There’s a field management mistake that happens so routinely in physician research that it’s practically an industry norm. A study launches with stringent qualification criteria. Incidence comes in lower than projected. The team decides to loosen the criteria and re-invite the physicians who didn’t qualify the first time around.

It seems like a reasonable recovery move. In practice, it often isn’t.

Why the “Second Invite” isn’t the best strategy in Physician Research

Physicians operate with a high “implicit calculus” regarding their time. A second invitation rarely resets their initial decision to disengage.

  • Significant Response Drop-off: Data shows that response rates for second invites in professional panels plummet. A retrospective analysis of 11 American Board of Internal Medicine surveys (Barnhart, Reddy & Arnold, 2021, Evaluation & the Health Professions) found a 50% decrease in physician response rates between the first and second contact periods. That’s not a modest drop, it’s half your available pool, gone after a single re-invite.
  • Selection Bias: Clinically active and time-constrained physicians, the most desirable respondents, are the most likely to ignore re-contact attempts.
  • Contact “Burn”: Setting initial bars too high can permanently lose physicians who would have completed the study under slightly broader initial parameters.
  • Survey Etiquette: This approach is not respectful of the respondent’s time. Because the team did not take sufficient care to properly determine the correct criteria in advance, the Health Professional was required to complete the screener more than once, unnecessarily wasting their time.

The Cause: “Criteria Creep” and Hidden Costs

Qualification criteria often inflate during the briefing stage as a proxy for research rigor.

  1. Invisible Over-Stringency: The true cost of narrow criteria is hidden until the field stage, when incidence underperforms.
  2. The “Rigor” Fallacy: Tighter criteria are often equated with “better data” without testing the feasibility of the available physician pool.
  3. Reactive Recovery: Mid-field loosening of criteria is a reactive move that highlights a lack of upfront strategic planning.
  4. Do you actually want outliers?: Screening out a Health Professional for reasons such as treating fewer patients may unintentionally exclude an industry leader who, despite lower patient volume, has substantial influence over other Healthcare Professionals’ views and use of your product.

Strategic Solutions: Moving from Idealization to Feasibility

The fix is not to abandon rigor, but to align qualification with the core research question rather than an “idealized” respondent.

  • Upfront Pressure-Testing: Have honest conversations about the tradeoff between specificity and feasibility before launch.
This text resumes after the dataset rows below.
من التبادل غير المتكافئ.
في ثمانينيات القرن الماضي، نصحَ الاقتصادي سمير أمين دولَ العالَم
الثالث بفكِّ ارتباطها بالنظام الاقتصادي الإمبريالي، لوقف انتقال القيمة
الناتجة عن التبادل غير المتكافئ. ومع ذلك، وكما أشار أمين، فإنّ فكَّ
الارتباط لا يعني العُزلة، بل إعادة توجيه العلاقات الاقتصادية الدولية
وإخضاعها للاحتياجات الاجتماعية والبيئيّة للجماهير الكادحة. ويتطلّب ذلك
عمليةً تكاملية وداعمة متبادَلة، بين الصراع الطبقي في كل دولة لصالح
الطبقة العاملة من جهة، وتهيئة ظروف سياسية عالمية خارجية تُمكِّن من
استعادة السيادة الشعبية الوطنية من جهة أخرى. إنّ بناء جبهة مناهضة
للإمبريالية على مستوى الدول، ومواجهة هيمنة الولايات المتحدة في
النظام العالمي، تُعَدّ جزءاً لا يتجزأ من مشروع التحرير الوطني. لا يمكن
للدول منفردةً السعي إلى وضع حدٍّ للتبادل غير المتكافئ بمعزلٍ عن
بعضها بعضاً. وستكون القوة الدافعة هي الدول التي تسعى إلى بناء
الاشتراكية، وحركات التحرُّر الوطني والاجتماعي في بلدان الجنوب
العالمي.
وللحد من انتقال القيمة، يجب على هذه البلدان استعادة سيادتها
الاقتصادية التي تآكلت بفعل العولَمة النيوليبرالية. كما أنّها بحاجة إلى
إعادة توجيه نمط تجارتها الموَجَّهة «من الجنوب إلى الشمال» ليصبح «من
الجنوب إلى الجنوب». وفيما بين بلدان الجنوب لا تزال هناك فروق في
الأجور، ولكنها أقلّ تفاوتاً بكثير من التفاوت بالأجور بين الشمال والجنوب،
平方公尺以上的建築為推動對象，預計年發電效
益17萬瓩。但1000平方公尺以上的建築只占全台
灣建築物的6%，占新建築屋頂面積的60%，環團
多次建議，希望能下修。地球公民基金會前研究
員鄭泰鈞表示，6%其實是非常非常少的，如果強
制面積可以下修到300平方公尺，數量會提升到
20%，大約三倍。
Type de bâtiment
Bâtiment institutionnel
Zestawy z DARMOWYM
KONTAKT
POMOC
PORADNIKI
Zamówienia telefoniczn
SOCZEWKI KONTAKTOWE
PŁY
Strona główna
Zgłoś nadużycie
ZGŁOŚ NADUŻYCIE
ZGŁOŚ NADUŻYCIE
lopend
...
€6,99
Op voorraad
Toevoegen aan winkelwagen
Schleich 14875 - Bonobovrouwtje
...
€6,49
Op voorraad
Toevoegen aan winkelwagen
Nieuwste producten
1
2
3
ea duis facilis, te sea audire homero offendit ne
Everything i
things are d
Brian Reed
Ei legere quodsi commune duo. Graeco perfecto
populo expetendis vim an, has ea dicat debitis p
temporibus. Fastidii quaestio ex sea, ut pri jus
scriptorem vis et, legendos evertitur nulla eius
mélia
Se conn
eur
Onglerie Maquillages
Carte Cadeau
A criterion that feels essential in the briefing room may, in practice, exclude a population of physicians whose perspectives are genuinely valuable, and whose participation you can’t afford to lose
  • Invitation Sequencing: If criteria must flex, build that flexibility into the initial design rather than retrofitting it later. A physician who qualifies and completes on the first pass under slightly broader parameters is worth more than a physician who was screened out, re-invited, and never responded again.
  • First-Pass Prioritization: A physician who completes on the first pass under broader parameters is more valuable than one who never responds to a re-invite.

The Hidden Cost Nobody Tracks

Most post-study analyses look at completion rates, incidence, and cost-per-complete. Very few track physician attrition, the contacts who were invited, didn’t complete, were re-invited, and then went permanently silent.

That number, if organizations tracked it carefully, would tell a different story about the real cost of over-stringent criteria. The impact isn’t just on the current study. It’ on every study that comes after it, drawing from the same panel, looking for the same physicians, and finding fewer of them willing to respond.

Qualification decisions that look conservative at the briefing stage can turn out to be the most expensive ones you make.